James 4:5 - James even appeals to Scripture outside of the Old Testament canon ("He yearns jealously over the spirit which He has made...")
2 Peter 1:20 - interpreting Scripture is not a matter of one's own private interpretation. Therefore, it must be a matter of "public" interpretation of the Church. The Divine Word needs a Divine Interpreter. Private judgment leads to divisions, and this is why there are 30,000 different Protestant denominations.
2 Peter 3:15-16 - Peter says Paul's letters are inspired, but not all his letters are in the New Testament canon. See, for example, 1 Cor. 5:9-10; Col. 4:16. Also, Peter's use of the word "ignorant" means unschooled, which presupposes the requirement of oral apostolic instruction that comes from the Church.
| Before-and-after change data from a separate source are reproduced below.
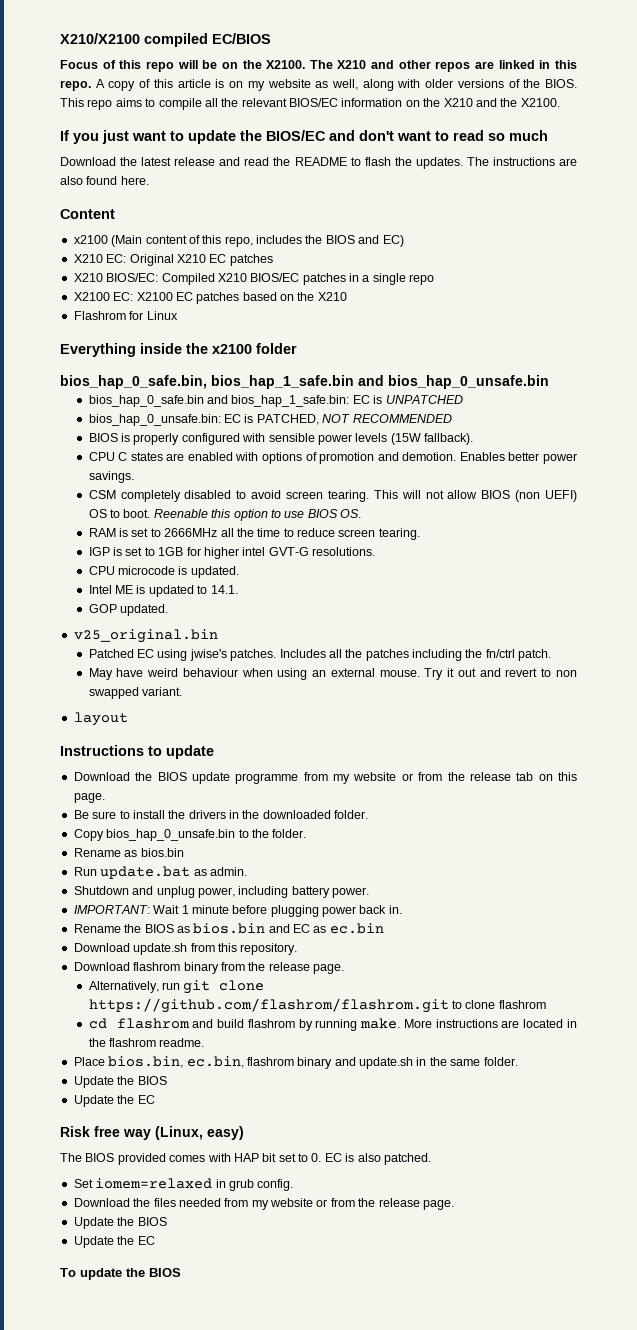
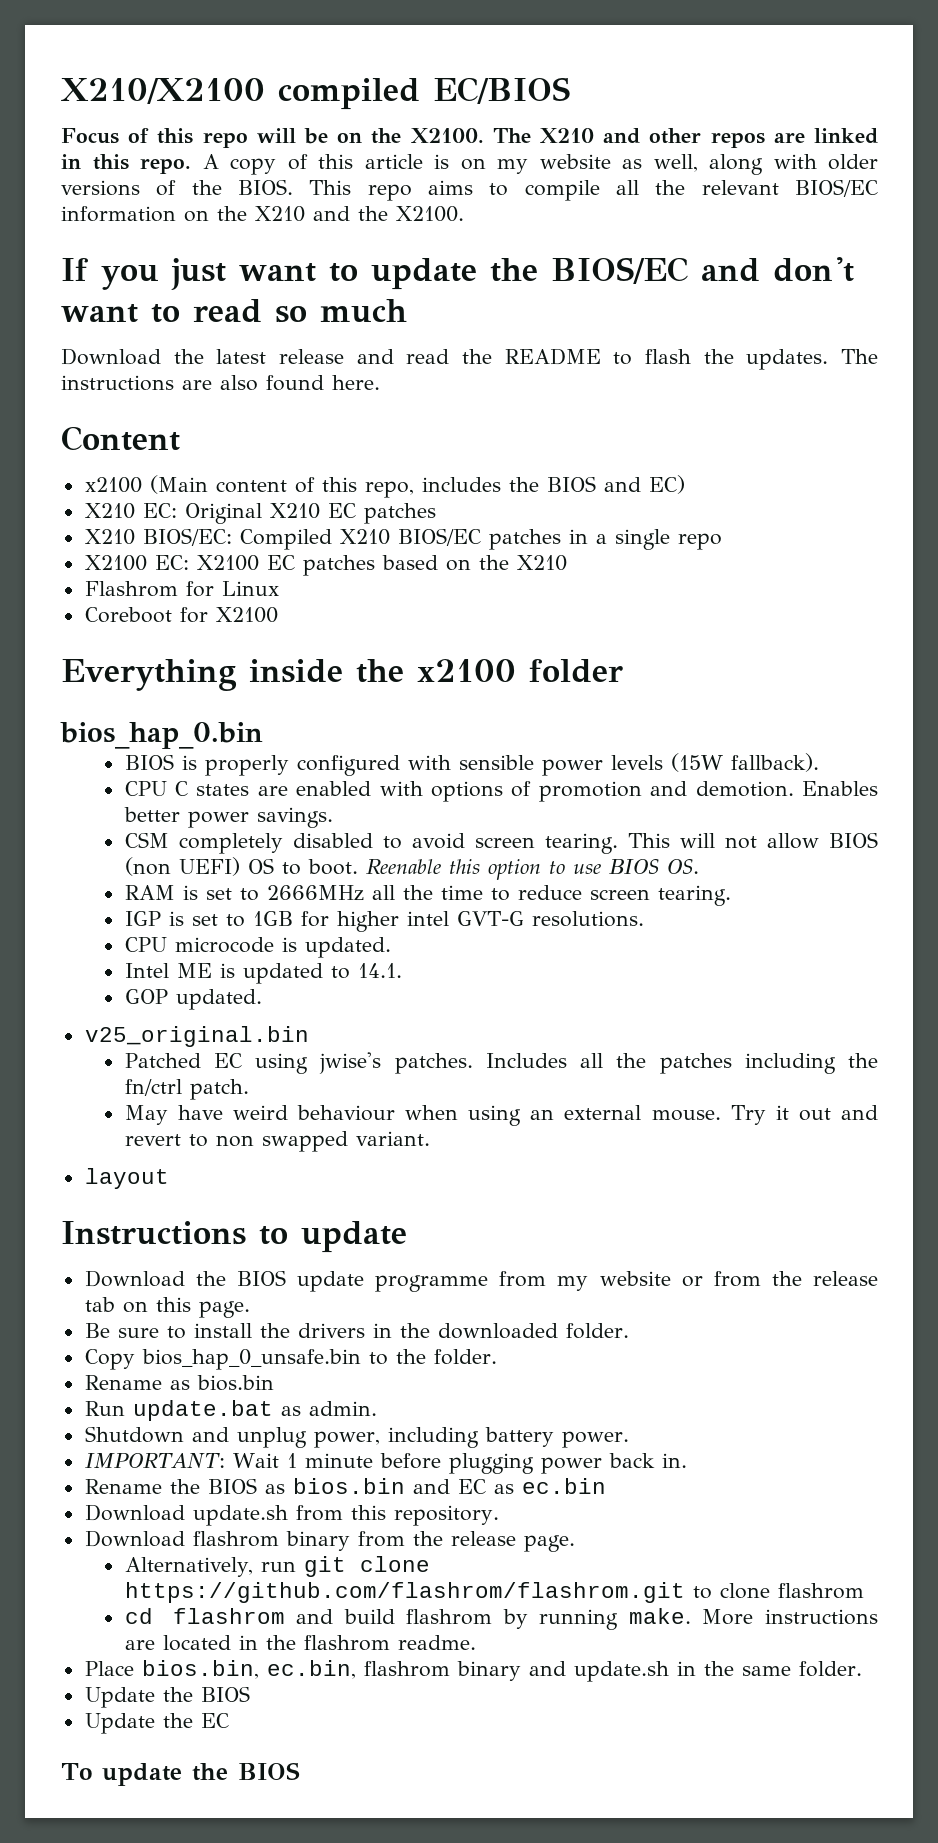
(178, 315) none -> [84,607,278,623] // Coreboot for X2100
[60,375,549,389] [88,395,463,407] [88,414,452,426] bios_hap_0_safe.bin, bios_hap_1_safe.bin and bios_hap_0_unsafe.bin // bios_hap_0_safe.bin and bios_hap_1_safe.bin: EC is UNPATCHED // bios_hap_0_unsafe.bin: EC is PATCHED, NOT RECOMMENDED -> [60,722,263,749] bios_hap_0.bin
[60,1126,244,1140] [60,1153,431,1165] [73,1178,294,1191] [73,1198,454,1210] [73,1217,167,1229] [73,1236,155,1248] // Risk free way (Linux, easy) // The BIOS provided comes with HAP bit set to 0. EC is also patched. // Set iomem=relaxed in grub config. // Download the files needed from my website or from the release page. // Update the BIOS // Update the EC -> (229, 1720) none

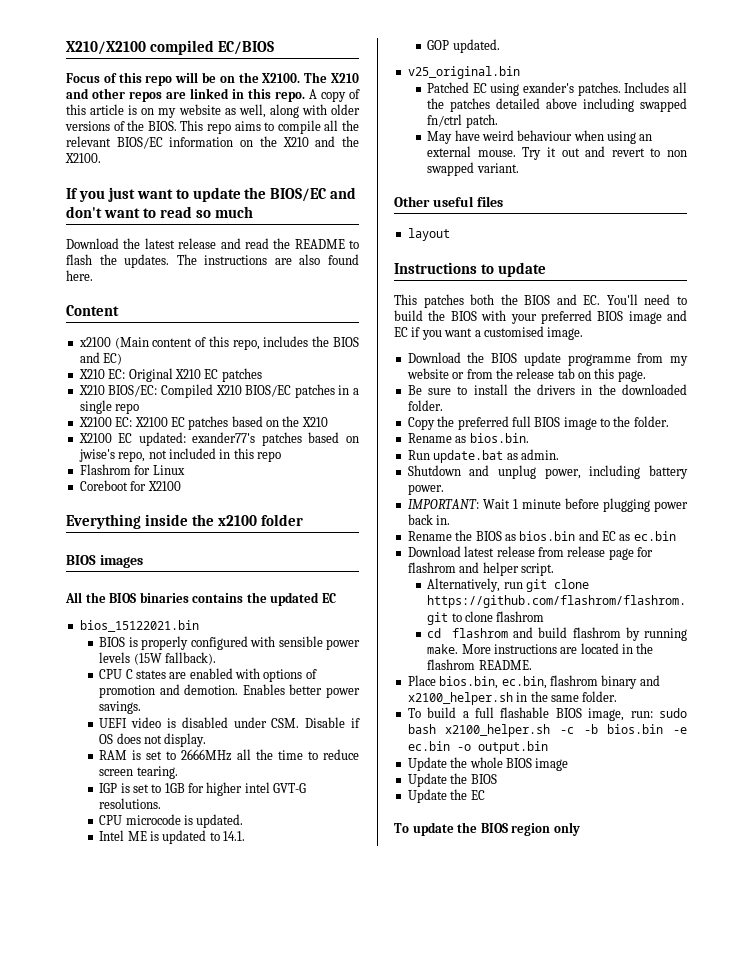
(567, 563) none -> [78,432,359,446] [78,448,281,462] // X2100 EC updated: exander77's patches based on jwise's repo, not included in this repo
[60,722,263,749] bios_hap_0.bin -> [66,555,143,568] [65,592,336,606] [79,620,199,632] BIOS images // All the BIOS binaries contains the updated EC // bios_15122021.bin
[124,832,879,854] [124,857,699,880] CSM completely disabled to avoid screen tearing. This will not allow BIOS (non UEFI) OS to boot. Reenable this option to use BIOS OS. -> [99,717,360,728] [99,733,207,747] UEFI video is disabled under CSM. Disable if OS does not display.
[319,1052,382,1074] jwise's -> [523,82,575,93] exander's
[744,1053,878,1074] including the -> [496,98,687,112] detailed above including swapped
(430, 1138) none -> [394,196,503,207] // Other useful files
(407, 1237) none -> [394,294,687,308] [394,310,687,324] [394,326,584,340] // This patches both the BIOS and EC. You'll need to build the BIOS with your preferred BIOS image and EC if you want a customised image.
[141,1349,361,1370] bios_hap_0_unsafe.bin -> [437,416,597,430] the preferred full BIOS image
[196,1375,274,1391] bios.bin -> [469,433,529,443] bios.bin.
[192,1505,499,1526] [84,1530,575,1552] update.sh from this repository. // Download flashrom binary from the release page. -> [464,546,653,560] [407,562,554,576] latest release from release page for flashrom and helper script.
[397,1635,476,1650] readme. -> [478,660,532,670] README.
[573,1661,669,1682] update.sh -> [407,692,513,705] x2100_helper.sh
(862, 1669) none -> [407,707,687,721] [407,724,687,737] [407,741,548,754] [407,757,569,771] // To build a full flashable BIOS image, run: sudo bash x2100_helper.sh -c -b bios.bin -e ec.bin -o output.bin // Update the whole BIOS image
(300, 1771) none -> [511,822,580,836] region only

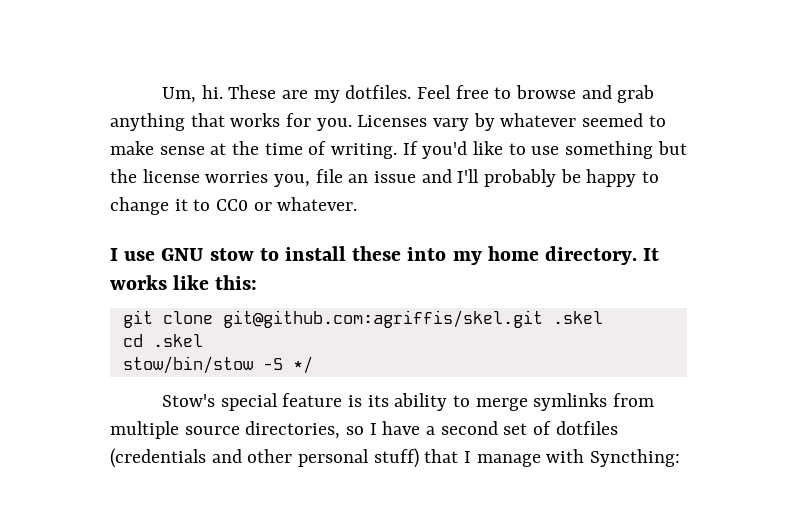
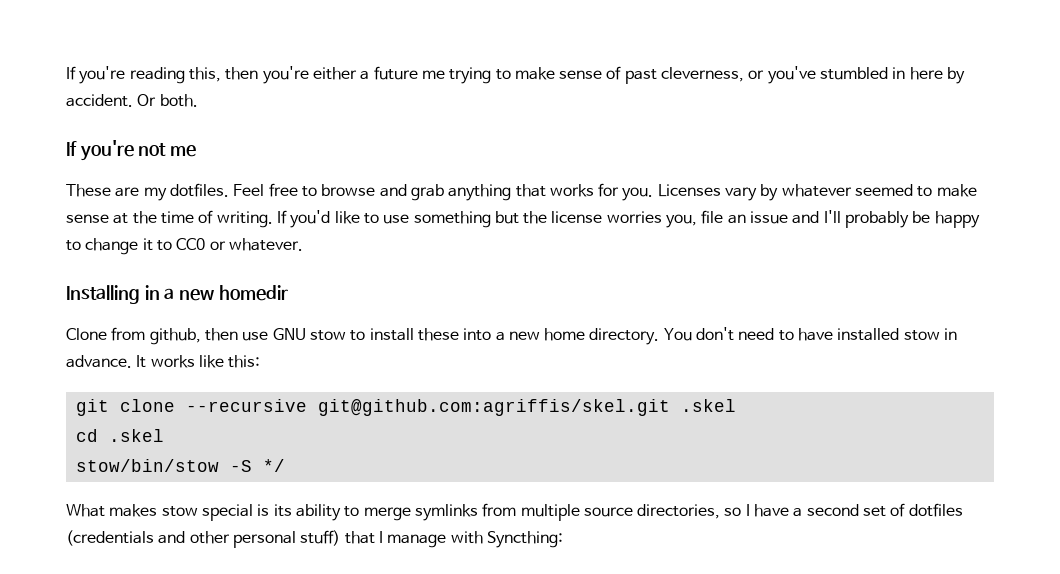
[161,85,223,103] Um, hi. -> [66,66,966,84] [66,94,198,107] [66,140,197,161] If you're reading this, then you're either a future me trying to make sense of past cleverness, or you've stumbled in here by accident. Or both. // If you're not me //
[110,248,118,261] I -> [66,285,288,304] [66,327,238,345] Installing in a new homedir // Clone from github, then
[452,246,638,265] my home directory. -> [495,327,958,345] [66,355,132,368] a new home directory. You don't need to have installed stow in advance.
(213, 317) none -> [185,399,307,412] --recursive
[161,393,343,411] Stow's special feature -> [66,504,253,521] What makes stow special

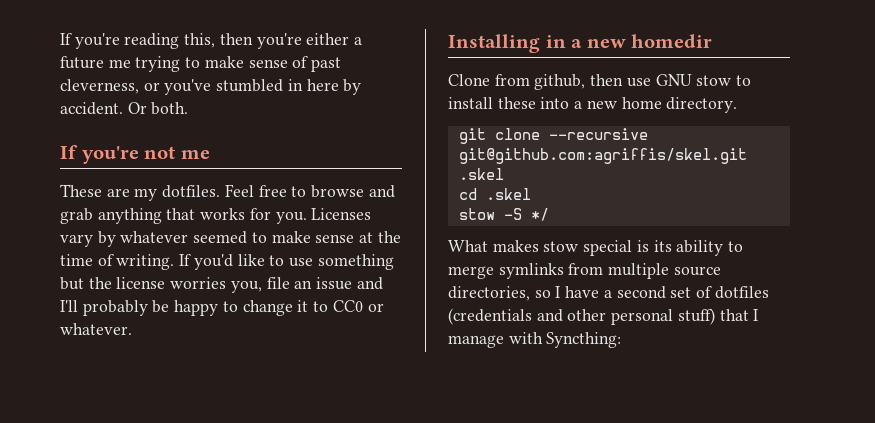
[663,327,958,341] [66,355,261,368] You don't need to have installed stow in advance. It works like this: -> (738, 105) none
[75,459,219,472] stow/bin/stow -> [458,208,495,220] stow

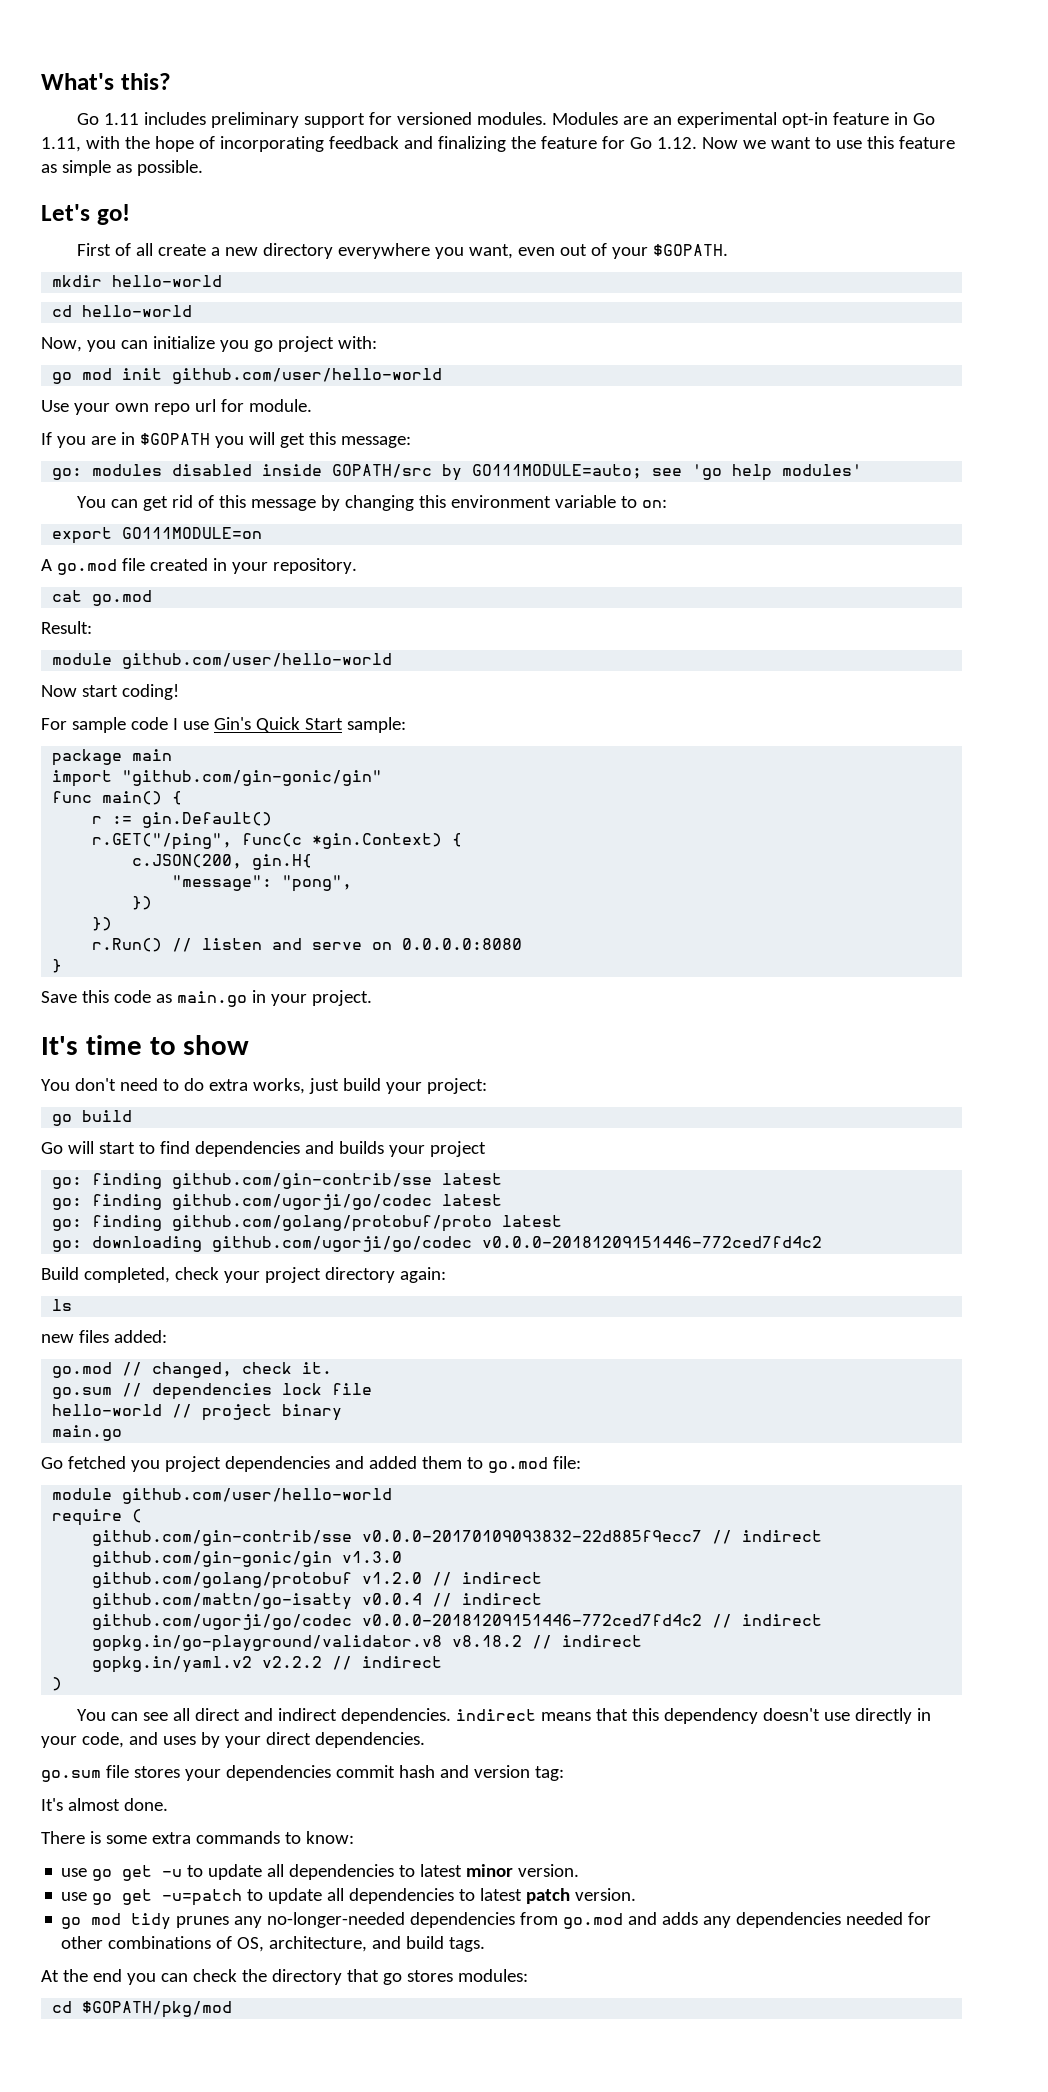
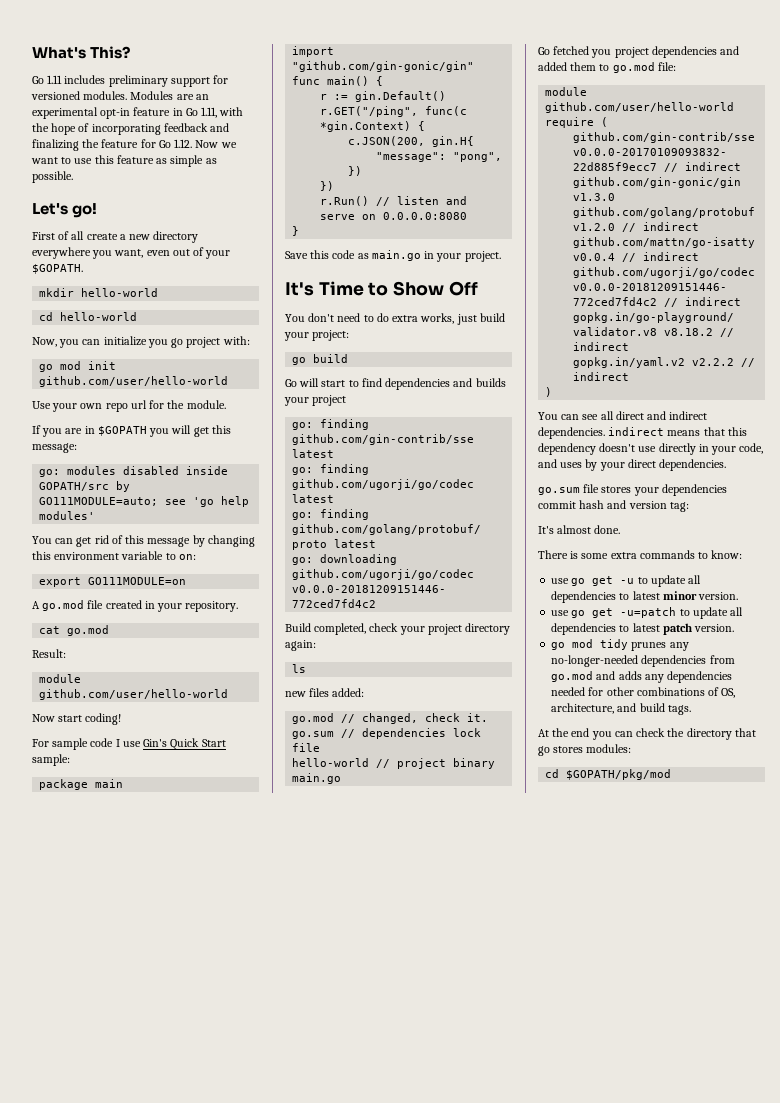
[120,73,171,90] this? -> [90,46,131,59] This?
(244, 405) none -> [167,400,185,409] the
[85,1035,250,1055] time to show -> [318,281,478,296] Time to Show Off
2 Peter 3:16 - the Scriptures are difficult to understand and can be distorted by the ignorant to their destruction. God did not guarantee the Holy Spirit would lead each of us to infallibly interpret the Scriptures. But this is what Protestants must argue in order to support their doctrine of sola Scriptura. History and countless divisions in Protestantism disprove it.
1 John 4:1 - again, God instructs us to test all things, test all spirits. Notwithstanding what many Protestants argue, God's Word is not always obvious.
1 Sam. 3:1-9 - for example, the Lord speaks to Samuel, but Samuel doesn't recognize it is God. The Word of God is not self-attesting.
1 Kings 13:1-32 - in this story, we see that a man can't discern between God's word (the commandment "don't eat") and a prophet's erroneous word (that God had rescinded his commandment "don't eat"). The words of the Bible, in spite of what many Protestants must argue, are not always clear and understandable. This is why there are 30,000 different Protestant churches and one Holy Catholic Church.